WASHINGTON – Hearings on a massive bill to curb the gases blamed for global warming are drawing to a close with some star power.
After three days of panels and testimony and more than 50 witnesses espousing on the nitty-gritty details of the 648-page draft, the grand finale on Friday will feature former Vice President Al Gore, former House Speaker Newt Gingrich and former Virginia Sen. John Warner.
All have played leading roles in the issue of climate change — even though at times they have been on opposite sides of the debate.
Gore, perhaps climate's foremost celebrity, will once again tell Congress that legislation is needed now to avert the dire consequences of climate change — among them wildfires, droughts and storms.

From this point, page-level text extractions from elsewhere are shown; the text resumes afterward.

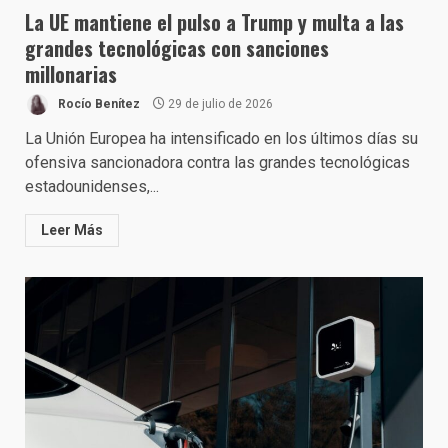
La UE mantiene el pulso a Trump y multa a las
grandes tecnológicas con sanciones
millonarias
Rocío Benítez
29 de julio de 2026
La Unión Europea ha intensificado en los últimos días su
ofensiva sancionadora contra las grandes tecnológicas
estadounidenses,...
Leer Más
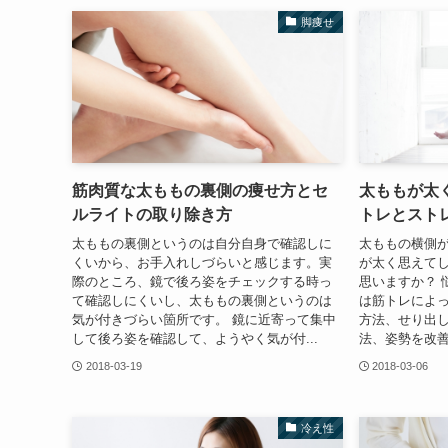
脚痩せ
筋肉質な太ももの裏側の痩せ方とセ
太ももが太
ルライトの取り除き方
トレとスト
太ももの裏側というのは自分自身で確認しに
太ももの横側
くいから、お手入れしづらいと感じます。実
が太く思えて
際のところ、鏡で後ろ姿をチェックする時っ
思いますか？ 
て確認しにくいし、太ももの裏側というのは
は筋トレによ
気が付きづらい箇所です。 鏡に近寄って集中
方法、せり出
して後ろ姿を確認して、ようやく気が付...
法、姿勢を改善
2018-03-19
2018-03-06
冷え性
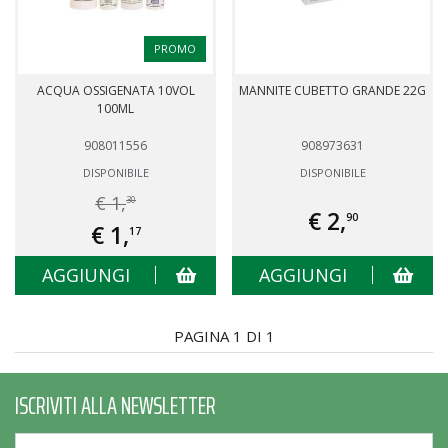
PROMO
ACQUA OSSIGENATA 10VOL
MANNITE CUBETTO GRANDE 22G
100ML
908011556
908973631
DISPONIBILE
DISPONIBILE
€ 1,
30
€ 2,
90
€ 1,
17
AGGIUNGI
AGGIUNGI
PAGINA 1 DI 1
ISCRIVITI ALLA NEWSLETTER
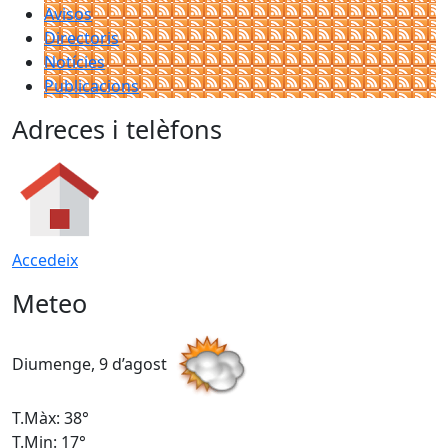
Avisos
Directoris
Notícies
Publicacions
Adreces i telèfons
Accedeix
Meteo
Diumenge, 9 d’agost
D
T.Màx: 38°
T
T.Min: 17°
T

Gore won a Nobel Prize and starred in an Oscar-winning film about global warming, "An Inconvenient Truth." He has long blamed the appetite for fossil fuels like oil and coal for the planet's warming. In January he called on Congress to pass legislation to limit greenhouse gases this year despite a faltering economy.
Gingrich, who led the Republican-dominated House from 1995-1999, still isn't convinced that human activities are the leading cause for global warming. He was added to the lineup late Thursday at the request of Republicans.

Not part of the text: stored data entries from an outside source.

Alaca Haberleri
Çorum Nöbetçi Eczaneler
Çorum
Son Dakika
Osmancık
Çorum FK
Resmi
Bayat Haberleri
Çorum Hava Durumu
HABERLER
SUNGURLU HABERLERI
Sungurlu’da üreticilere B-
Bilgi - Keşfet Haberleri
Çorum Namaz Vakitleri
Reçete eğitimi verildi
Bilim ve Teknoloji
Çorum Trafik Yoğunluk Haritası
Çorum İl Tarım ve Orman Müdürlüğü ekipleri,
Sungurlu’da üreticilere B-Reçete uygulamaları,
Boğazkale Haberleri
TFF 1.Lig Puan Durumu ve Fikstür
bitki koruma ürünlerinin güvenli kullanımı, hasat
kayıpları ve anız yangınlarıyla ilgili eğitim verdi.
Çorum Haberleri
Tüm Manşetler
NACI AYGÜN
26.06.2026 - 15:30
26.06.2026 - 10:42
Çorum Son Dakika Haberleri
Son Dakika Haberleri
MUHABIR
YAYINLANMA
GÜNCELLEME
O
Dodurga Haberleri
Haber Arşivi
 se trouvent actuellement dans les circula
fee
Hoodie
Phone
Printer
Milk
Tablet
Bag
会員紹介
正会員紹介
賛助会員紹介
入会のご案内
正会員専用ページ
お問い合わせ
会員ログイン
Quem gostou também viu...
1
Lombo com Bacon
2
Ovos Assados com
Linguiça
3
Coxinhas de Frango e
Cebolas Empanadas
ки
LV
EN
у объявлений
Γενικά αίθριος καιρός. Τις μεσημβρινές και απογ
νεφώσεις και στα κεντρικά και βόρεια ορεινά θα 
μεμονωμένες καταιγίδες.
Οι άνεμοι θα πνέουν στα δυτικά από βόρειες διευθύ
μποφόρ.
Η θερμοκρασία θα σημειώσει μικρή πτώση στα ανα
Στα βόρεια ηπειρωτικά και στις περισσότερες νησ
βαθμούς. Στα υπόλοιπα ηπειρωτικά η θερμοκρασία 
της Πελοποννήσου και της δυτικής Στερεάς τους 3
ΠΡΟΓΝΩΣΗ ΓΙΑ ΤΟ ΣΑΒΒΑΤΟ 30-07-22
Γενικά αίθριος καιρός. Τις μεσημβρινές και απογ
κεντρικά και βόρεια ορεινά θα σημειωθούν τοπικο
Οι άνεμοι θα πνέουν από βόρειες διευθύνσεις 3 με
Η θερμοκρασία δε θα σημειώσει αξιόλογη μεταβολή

Gingrich is against putting a price on global-warming pollution, the main mechanism in the legislation. But the former congressman thinks conservatives should play a role in crafting climate and energy policy.

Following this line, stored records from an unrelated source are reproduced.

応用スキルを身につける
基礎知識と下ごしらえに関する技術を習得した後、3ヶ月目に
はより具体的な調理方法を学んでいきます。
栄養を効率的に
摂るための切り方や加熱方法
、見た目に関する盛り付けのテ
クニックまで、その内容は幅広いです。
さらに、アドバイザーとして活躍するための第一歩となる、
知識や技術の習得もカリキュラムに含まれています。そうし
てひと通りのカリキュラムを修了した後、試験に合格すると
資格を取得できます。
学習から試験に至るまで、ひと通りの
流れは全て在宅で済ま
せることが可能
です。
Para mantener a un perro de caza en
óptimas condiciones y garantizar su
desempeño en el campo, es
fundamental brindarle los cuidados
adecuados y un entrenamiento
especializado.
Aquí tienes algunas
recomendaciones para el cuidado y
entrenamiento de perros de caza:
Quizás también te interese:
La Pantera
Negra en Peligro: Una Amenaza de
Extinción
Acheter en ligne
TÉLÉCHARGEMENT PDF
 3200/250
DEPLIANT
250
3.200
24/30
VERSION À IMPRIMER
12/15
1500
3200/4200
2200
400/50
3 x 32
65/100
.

Gingrich last year appeared in a commercial sitting alongside House Speaker Nancy Pelosi, D-Calif., that was paid for by Gore's Alliance for Climate Protection. In it he says that while he doesn't always see eye to eye with Pelosi, "we do agree our country must take action to address climate change."
Warner, a Republican, watched last summer as his bill to limit the gases blamed for global warming failed to get enough votes in the Senate to break a GOP filibuster. The debate focused on bitter disagreement over the expected economic costs, and similar arguments have been made this week.
The draft bill calls for a 20 percent reduction from 2005 levels by 2020, and 83 percent by mid-century. It also would require utilities to produce a quarter of their electricity from renewable sources by 2025.
This time around, there is a larger Democratic majority and a president who supports legislation to curb global warming.